Self-attention, one of the critical components in LLM, has a poor performance during inference since it performs intensive memory operations on key/value tensors of context tokens (KV cache) and is memory-bound. Due to which it becomes a significant source of inference latency for long sequences. To negate this it’s now common to use prompt prefixes caching during multi-tenant LLMs serving scenarios. But there are some limitations to this (1) predefined system prompts are static and inflexible in frequent refreshes for large scale deployments (2) there is memory waste in case of long system prompts and low hit rate.

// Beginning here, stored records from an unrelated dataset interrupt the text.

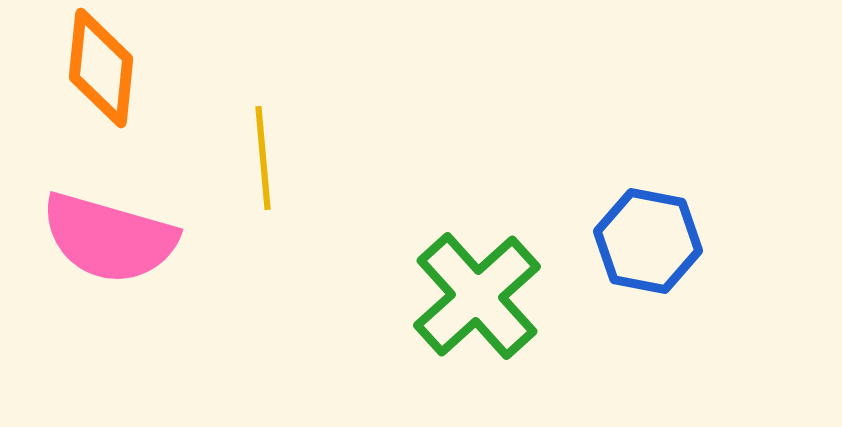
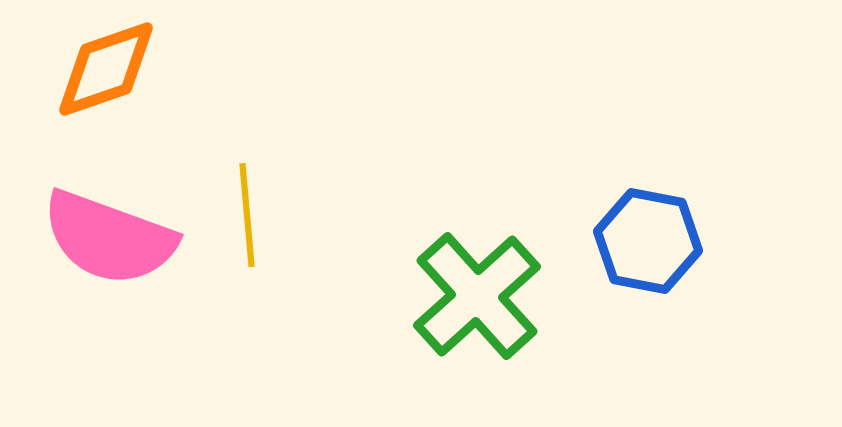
orange diamond: moved 5 px right, 1 px down; rotated 65 degrees clockwise
yellow line: moved 16 px left, 57 px down
pink semicircle: rotated 4 degrees clockwise
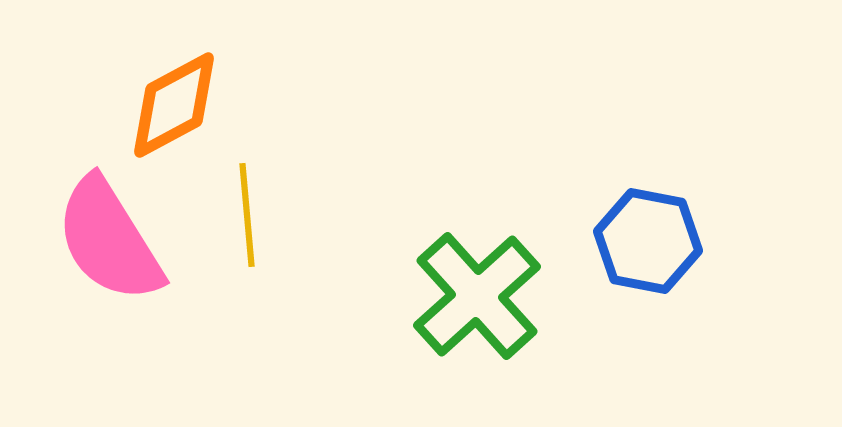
orange diamond: moved 68 px right, 36 px down; rotated 9 degrees counterclockwise
pink semicircle: moved 2 px down; rotated 38 degrees clockwise
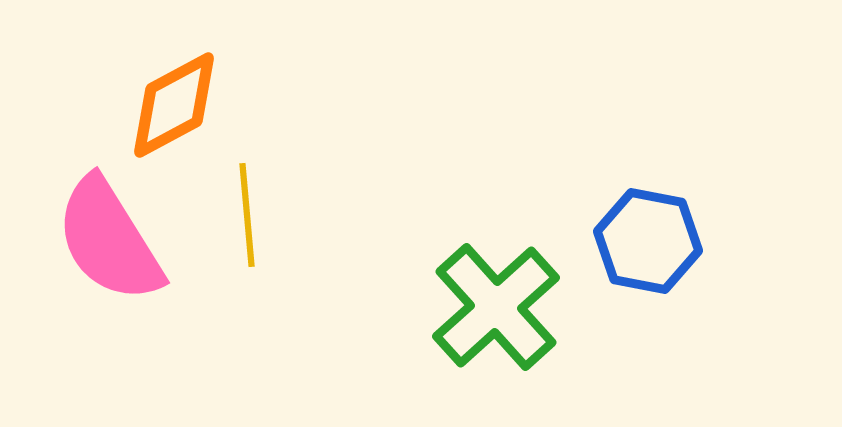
green cross: moved 19 px right, 11 px down
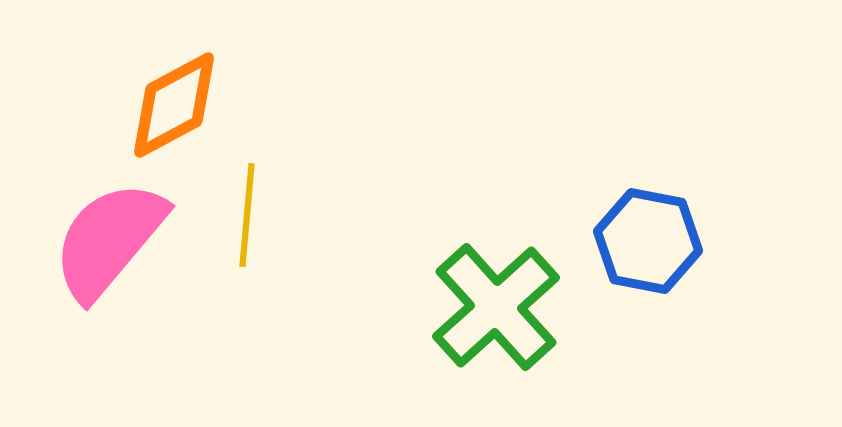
yellow line: rotated 10 degrees clockwise
pink semicircle: rotated 72 degrees clockwise
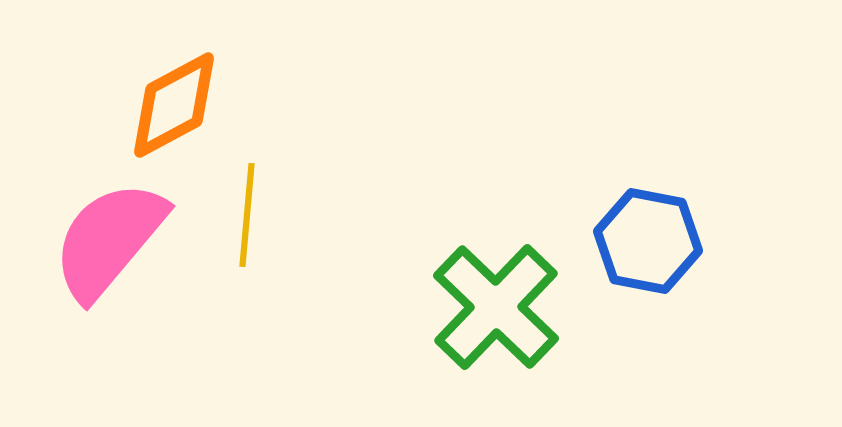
green cross: rotated 4 degrees counterclockwise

To address this paper has introduced ChunkAttention, a prefix aware self-attention module that can detect matching prompt prefixes across multiple requests and share their key/value tensors in memory at runtime to improve the memory utilization of KV cache. This is achieved by breaking monolithic key/value tensors into smaller chunks and structuring them into the auxiliary prefix tree. Consequently, on top of the prefix-tree based KV cache, an efficient self-attention kernel, where a two-phase partition algorithm is implemented to improve the data locality during self-attention computation in the presence of shared system prompts.

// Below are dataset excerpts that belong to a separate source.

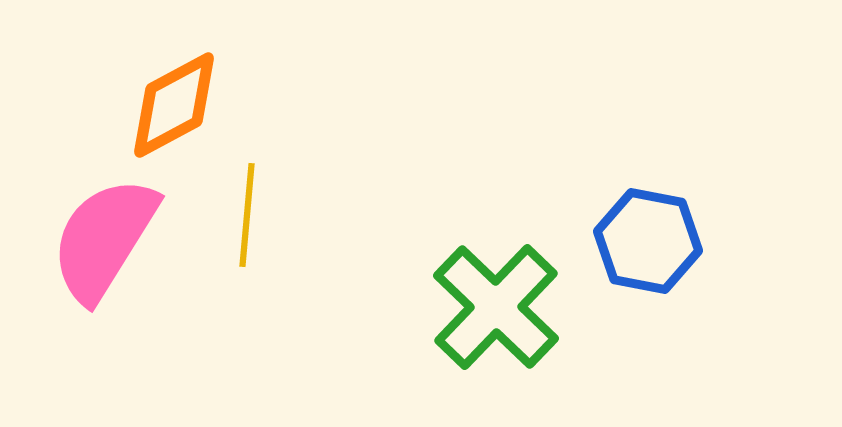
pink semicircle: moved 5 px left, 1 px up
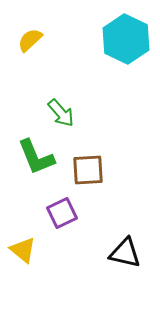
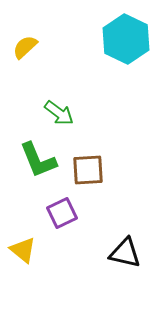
yellow semicircle: moved 5 px left, 7 px down
green arrow: moved 2 px left; rotated 12 degrees counterclockwise
green L-shape: moved 2 px right, 3 px down
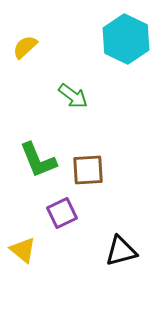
green arrow: moved 14 px right, 17 px up
black triangle: moved 4 px left, 2 px up; rotated 28 degrees counterclockwise
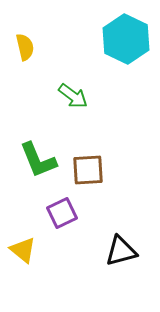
yellow semicircle: rotated 120 degrees clockwise
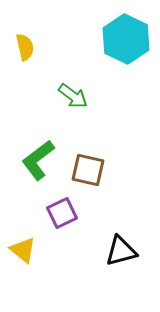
green L-shape: rotated 75 degrees clockwise
brown square: rotated 16 degrees clockwise
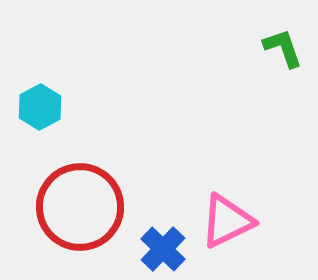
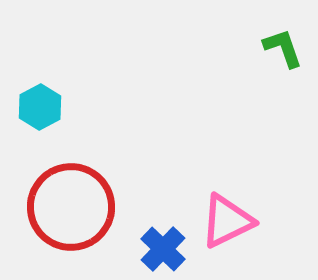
red circle: moved 9 px left
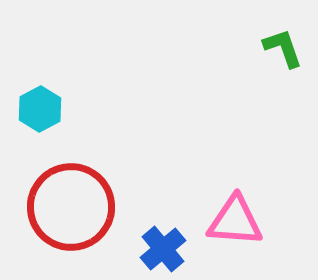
cyan hexagon: moved 2 px down
pink triangle: moved 8 px right; rotated 30 degrees clockwise
blue cross: rotated 6 degrees clockwise
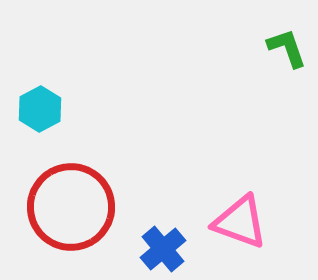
green L-shape: moved 4 px right
pink triangle: moved 5 px right, 1 px down; rotated 16 degrees clockwise
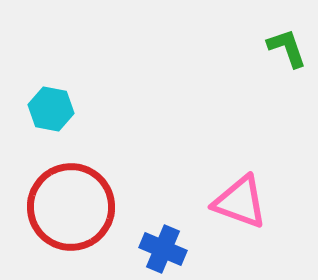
cyan hexagon: moved 11 px right; rotated 21 degrees counterclockwise
pink triangle: moved 20 px up
blue cross: rotated 27 degrees counterclockwise
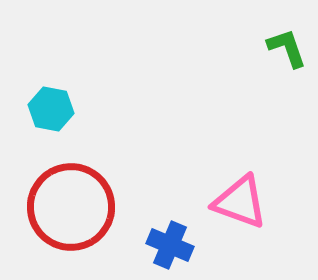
blue cross: moved 7 px right, 4 px up
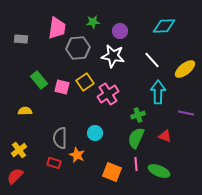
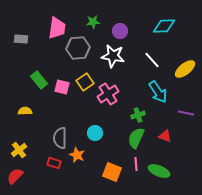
cyan arrow: rotated 145 degrees clockwise
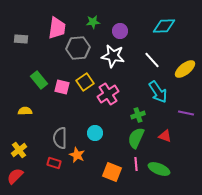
green ellipse: moved 2 px up
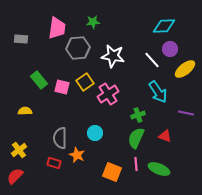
purple circle: moved 50 px right, 18 px down
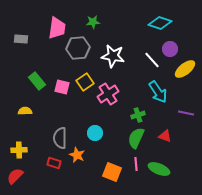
cyan diamond: moved 4 px left, 3 px up; rotated 20 degrees clockwise
green rectangle: moved 2 px left, 1 px down
yellow cross: rotated 35 degrees clockwise
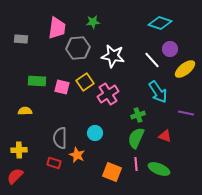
green rectangle: rotated 48 degrees counterclockwise
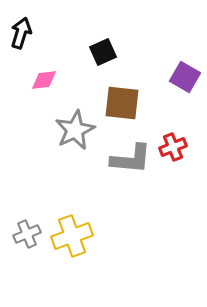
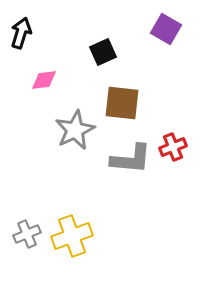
purple square: moved 19 px left, 48 px up
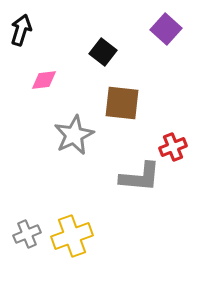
purple square: rotated 12 degrees clockwise
black arrow: moved 3 px up
black square: rotated 28 degrees counterclockwise
gray star: moved 1 px left, 5 px down
gray L-shape: moved 9 px right, 18 px down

Experiments show that ChunkLlama (ChunkAttention on Llama) can achieve comparable throughput with SOTA PagedAttention kernel without shared system prompts and can outperform it by 3.2-4.8× with a shared system prompt of 1024 to 4096 tokens on A100 (80G) by applying prefix-aware KV cache and two-phase partition. ChunkLlama can achieve 1.6× (2.9 against 1.8) and 2.3× (2.3 against 1.0) higher throughput compared to vLLM when 1024 and 2048 prefix tokens are shared while maintaining a normalized latency of less than 40 ms/token. The KV cache memory usage is reduced by 70%-90% with long shared prefixes. The peak batch size is also reduced by 20%-40% since ChunkLlama can decode faster.